全員にとって最適な答えは、おそらくないだろう。
「どっちがいいのか、わかりません。まだ、決め切れないんです」
10これから10年は “挑戦”
新しいことに挑戦するのが好き
「自分のなかで、ある程度、目標というか、テーマをもって生きていきたいなっていうのがあって、10年単位で、『これでいこう!』って言葉を決めているんです」
「10代は『調整』でした。成人するための準備期間という意味での調整。そしてこれからの20代は『挑戦』です。いろいろなことに挑戦していきたいと思っています」
18歳くらいから、20代のテーマは何にしようかな、と考えていた。
高校生になって、視野が広がっていくなかで、自分と向き合い、自分がどういう人間かを、見つめることができるようになっていった。

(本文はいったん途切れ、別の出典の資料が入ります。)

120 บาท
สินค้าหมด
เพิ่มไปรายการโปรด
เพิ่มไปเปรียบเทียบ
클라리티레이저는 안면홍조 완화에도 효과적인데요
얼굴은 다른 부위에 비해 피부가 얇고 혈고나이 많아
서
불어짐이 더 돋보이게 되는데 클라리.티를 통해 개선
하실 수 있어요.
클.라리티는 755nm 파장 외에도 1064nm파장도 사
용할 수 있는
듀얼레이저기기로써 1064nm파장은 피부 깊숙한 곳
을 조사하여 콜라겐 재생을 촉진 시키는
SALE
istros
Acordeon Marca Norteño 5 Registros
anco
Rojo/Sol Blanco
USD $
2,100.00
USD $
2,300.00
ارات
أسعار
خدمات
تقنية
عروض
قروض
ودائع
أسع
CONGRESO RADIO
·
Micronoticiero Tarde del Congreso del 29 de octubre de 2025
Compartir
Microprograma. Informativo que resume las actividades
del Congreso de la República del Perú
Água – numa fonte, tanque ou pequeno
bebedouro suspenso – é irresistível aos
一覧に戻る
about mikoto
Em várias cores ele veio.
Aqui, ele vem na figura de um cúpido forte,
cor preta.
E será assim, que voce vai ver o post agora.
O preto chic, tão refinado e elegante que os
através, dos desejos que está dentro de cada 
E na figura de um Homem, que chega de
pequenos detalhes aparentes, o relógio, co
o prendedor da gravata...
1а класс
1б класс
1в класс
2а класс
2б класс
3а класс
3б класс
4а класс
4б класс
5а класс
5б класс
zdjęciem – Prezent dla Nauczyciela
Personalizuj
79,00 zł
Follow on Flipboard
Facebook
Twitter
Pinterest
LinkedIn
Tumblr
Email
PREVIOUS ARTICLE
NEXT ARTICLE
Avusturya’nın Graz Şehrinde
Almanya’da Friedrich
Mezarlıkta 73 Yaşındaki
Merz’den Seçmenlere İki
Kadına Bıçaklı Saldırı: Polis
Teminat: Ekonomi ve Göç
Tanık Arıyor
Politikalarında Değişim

「自分は、新しいことに挑戦するのが好きなんだなってわかってきて。知らない世界に入って活動するのが、自分に合っていると思ったんです」
「新しいことを、ゼロからやってみることの楽しさを知って、もっとこういう楽しさを体験できたらいいなと」
「だから、これからも新しいことを、自分の興味の範囲内でやっていきたいと思っています」
知らないからこそワクワクする
新しいことへの挑戦。その魅力とはなんだろう。
「もしかしたら、知らないことや新しいことに対して、怖いとか思うこともあるかもしれないんですが、僕は、知らないからこそ、先入観がないから、きっと楽しいはずと信じて、ワクワクしながら突き進むことができると思うんです」
その挑戦のひとつが、数学教師だ。
自分で考えて、自力で答えを出していけるように導きたい。
その夢の向こうに、さらなる夢がある。
「教員として働くことができて、しばらく経って、もしできることなら、ほかの先生方にも協力していただいて、セクシュアリティについての授業もできたらいいなと思っています」
そしていま、かつての自分を振り返る。
中学生の、一番つらかったときの自分に伝えたい言葉がある。
「いまはつらいと思うけど、いまにきっとなんとかなる。自分は、きっとなんとかする。だから諦めずに進んで、と言いたいです」
そのメッセージを、いつか自分の生徒たちに伝える日が来ますように。